# Given task 1:
In the Nutanix VDI design post, which groups does it say the desktop systems in the cluster support?
# Given task 2:
According to the Nutanix VDI design post, how many dedicated IT staff does the airport authority employ?
# Given task 3:
Using the Nutanix VDI design post, explain why fault tolerance and high availability are an absolute must for this design.

# Page extract:

▼▼▼

I wanted to engage the community to share our fault tolerant Nutanix powered VMware Horizon VDI design and architecture in the hopes it will open some dialog and potentially assist other customers as they venture into this effort.
I would be remiss to dive into the design without sharing some background information. I work for a quasi-governmental airport authority that employs a relatively small team of six dedicated IT staff. Because we are designing a solution for an airport, fault tolerance and high availability is an absolute must. Some of our desktops are mission critical, life safety machines. The desktop systems in this cluster support our fire department, police department and airport operations. With our datacenters on a campus surrounded daily by hundreds of swarming planes flying at low altitudes, we spend a lot of time designing our infrastructure. The last time we want problems presenting a desktop would be during an incident. We never close, and operations occur 24/7 365 days a year – we try to design things so we are not called in to work on Christmas Eve at midnight.

▲▲▲

# Data provided:
▼▼▼

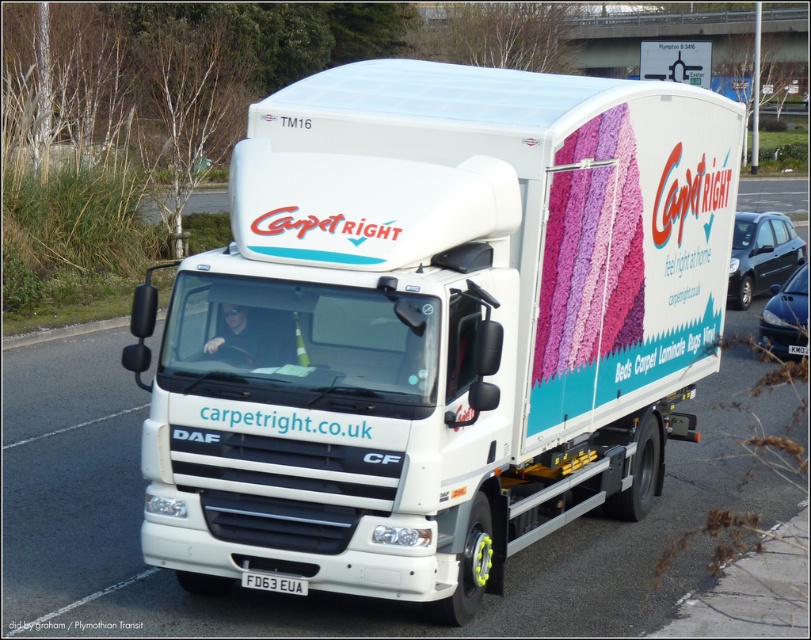
You are a delivery driver who needs to pass under a low bridge that has a height restriction of 4 meters. The white matte trailer truck at center and the white plastic license plate at center are part of the truck. Based on their height relationship, can you estimate if the truck will fit under the bridge?

The white matte trailer truck at center is taller than the white plastic license plate at center. Since the license plate is typically mounted below the truck cab, the overall height of the truck is likely above the license plate. However, without specific measurements, it is impossible to confirm if the truck will fit under a 4 meter bridge. Check the truck manufacturer specifications or physically measure the truck height before proceeding.

You are a pedestrian standing at the roundabout where the white matte trailer truck at center and metallic blue sedan at right are passing by. Which vehicle do you see first as they approach the roundabout?

You will see the white matte trailer truck at center first because it is closer to you than the metallic blue sedan at right.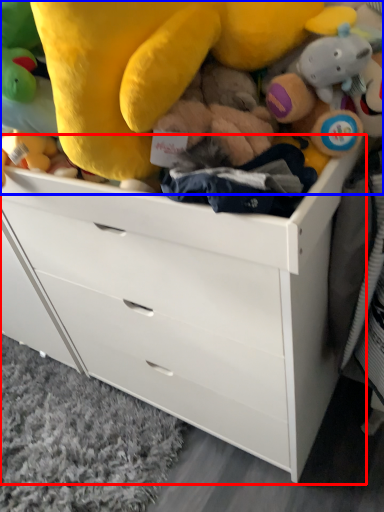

▲▲▲

# Full solution 1:
The fire department, the police department, and airport operations.

# Full solution 2:
Six.

# Full solution 3:
The solution is being designed for an airport, where some desktops are mission-critical life safety machines. Operations run 24/7, 365 days a year, and a desktop failure during an incident would be the worst possible time for problems.